Molina Jiménez examines some unusual aspects of the country's path toward final independence in 1838. Here he knits together six previously published articles with introductions, transitions, and conclusions, and the result broadens readers’ understanding of Costa Rica's exceptionalism. He uses dense archival data and socioeconomic analysis to tease out conclusions about the evolving culture, society, and economy. Rather than offer a straightforward political account of independence, Molina Jiménez asks probing questions about literacy, changing landholding patterns, the spread of novel-reading, the formation of a merchant marine, the extraordinary activities of Gregorio José Ramírez, and how subsequent generations have interpreted the brief but seminal civil war of April 5, 1923. As he addresses these issues, readers gain a fine-grained view of the origins of Costa Rican self-determination and democracy.
Molina Jiménez dug through archives and used statistical tools to arrive at conclusions about these issues. Literacy spread through the establishment of public and private schools, which numbered 14 in the 1810s and 50 by 1827, and literacy led to a growing proportion of marriage applications to which people signed their names. Land records show that the gradual shift from public ownership to private (both individual and communal) gave rise to disputes over titles, access to water, grazing rights, and debt erasure. Campesinos, spurred by lucrative prices for coffee and other exports, learned to advocate for their interests in public forums; in so doing they exercised local self-government. Molina Jiménez's account of the growing consumption of novels reveals the impacts of schooling, a printing press (1830), a bookstore (1856), and, of course, literacy itself. In the 1830s, early newspapers began to serialize novels.
Costa Rican ships ventured from the port of Puntarenas up and down the Pacific Coast after the late 1700s. Shipowners formed a merchant marine that enabled the emergence of the coffee economy that sustained Costa Rica well into the twentieth century. One of these shipmasters, Gregorio José Ramírez, suffered capture by the corsair William Brown of Buenos Aires and left a fascinating account (Anexo 5) of Brown making off with treasure seized in Chocó, Colombia. During independence, Ramírez rose to prominence in San José society and commanded pro-Federation troops to victory in the 1823 civil war, confirming that city's role as capital and replacing Cartago. Ramírez succumbed to illness that same year, at the age of 27.
Finally, this book traces the historiography of that civil war down to the present, in an even-handed analysis. This reviewer believes that Molina Jiménez's accounting is balanced, documented, and dependable. This is socioeconomic history at its best.

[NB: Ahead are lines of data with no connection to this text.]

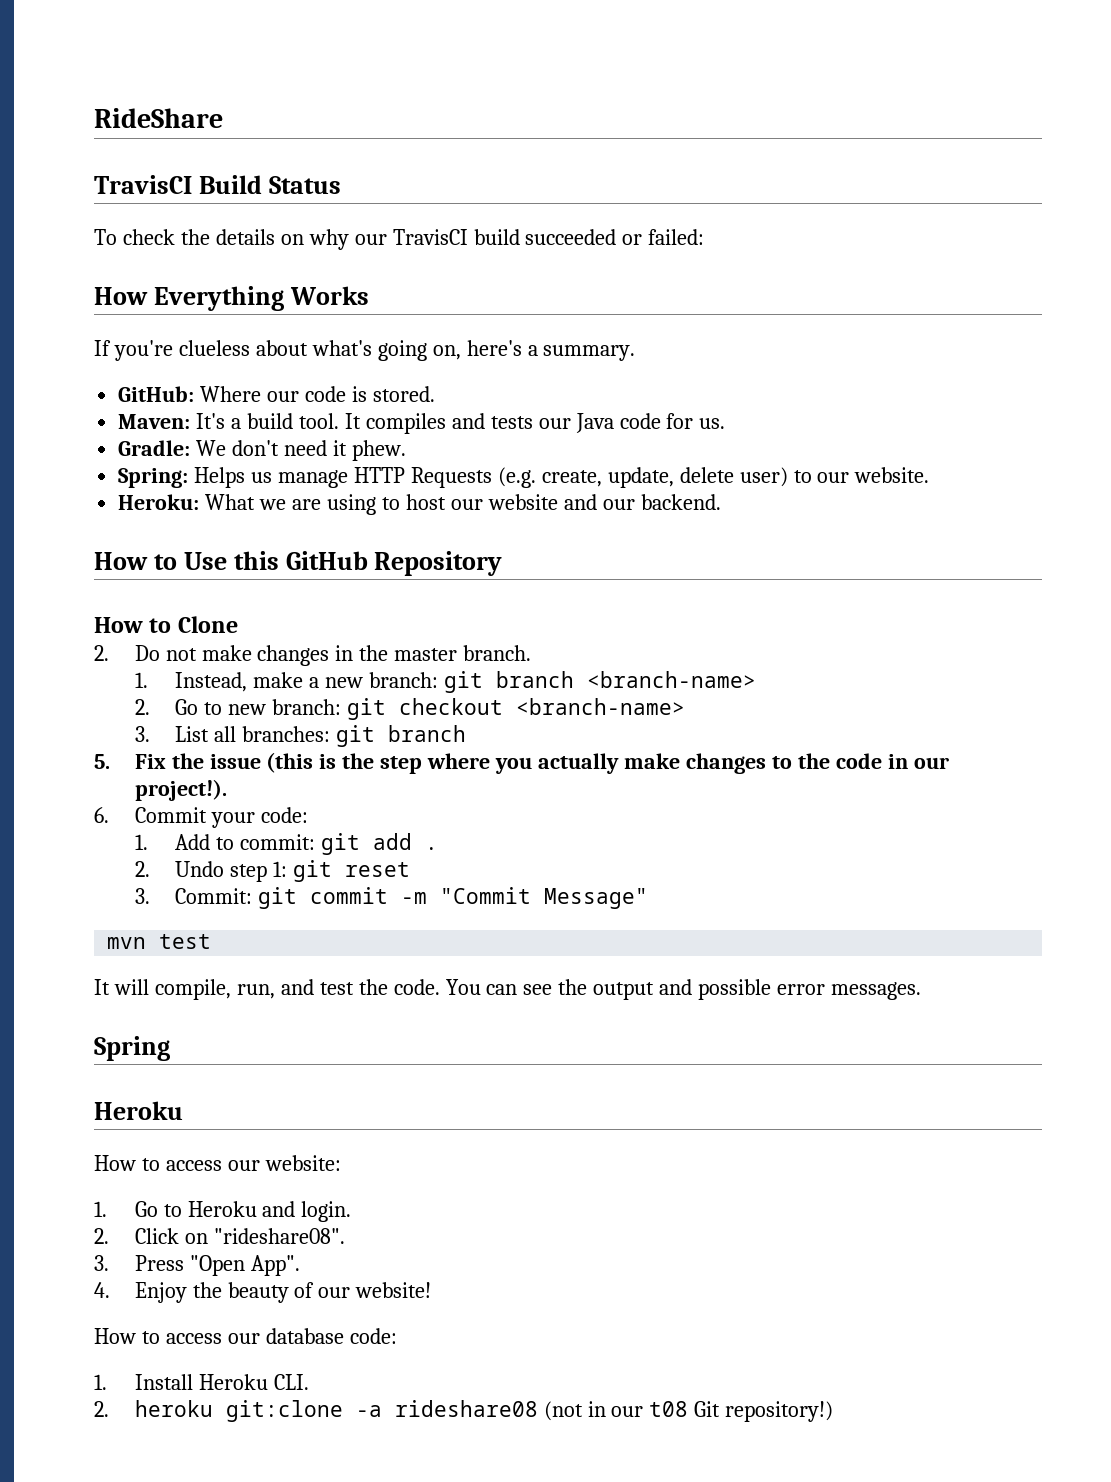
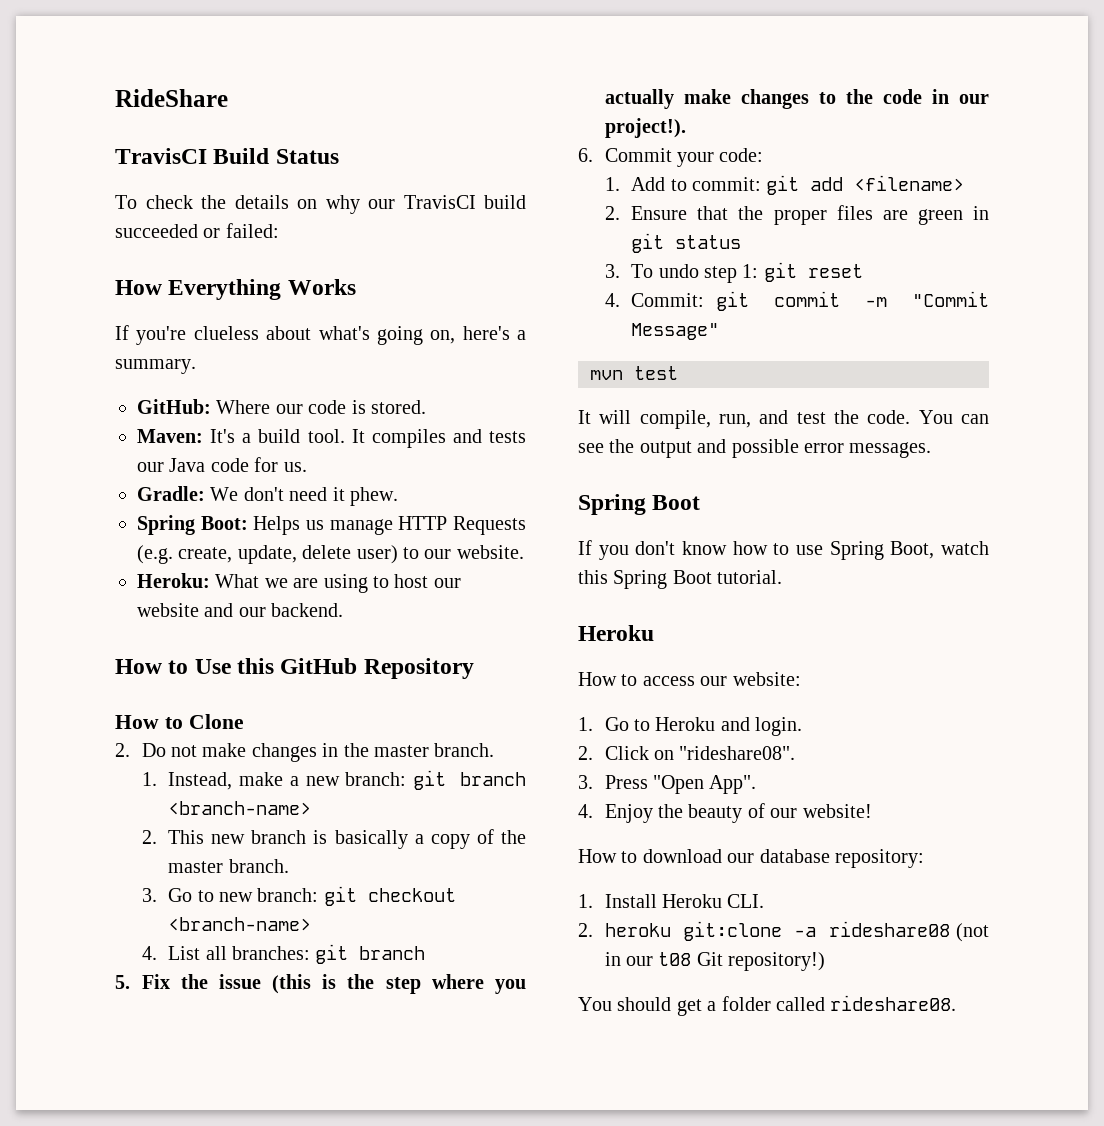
[118,468,189,488] Spring: -> [137,515,248,535] Spring Boot:
(150, 707) none -> [168,829,527,849] [168,859,289,873] [141,888,157,902] This new branch is basically a copy of the master branch. // 3.
[134,726,150,742] 3. -> [141,946,157,960] 4.
[425,847,439,850] [134,861,225,877] . // 2. Undo -> [854,175,965,191] [604,205,989,225] [631,233,742,253] [604,264,699,278] <filename> // 2. Ensure that the proper files are green in git status // 3. To undo
[134,888,150,904] 3. -> [604,293,620,307] 4.
(170, 1048) none -> [652,495,701,510] [578,540,989,560] [578,570,783,589] Boot // If you don't know how to use Spring Boot, watch this Spring Boot tutorial.
[165,1333,222,1344] access -> [642,849,722,863] download
[349,1328,397,1344] code: -> [835,849,924,868] repository:
(834, 1411) none -> [578,995,957,1016] // You should get a folder called rideshare08.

Molina Jiménez's conclusion looks at the presidency of Juan Mora Fernández, who served from 1824 to 1833 and set the tone for his nation's transition to independence. A conciliator and problem-solver, Mora ended his 1828 report to congress with the hope that his people be “happy to be at peace, strengthened by unity, and hopeful that each day their sons would cut one more stalk of wheat and cry one less tear.” That phrase gave rise to the book's title, Cortar una espiga más.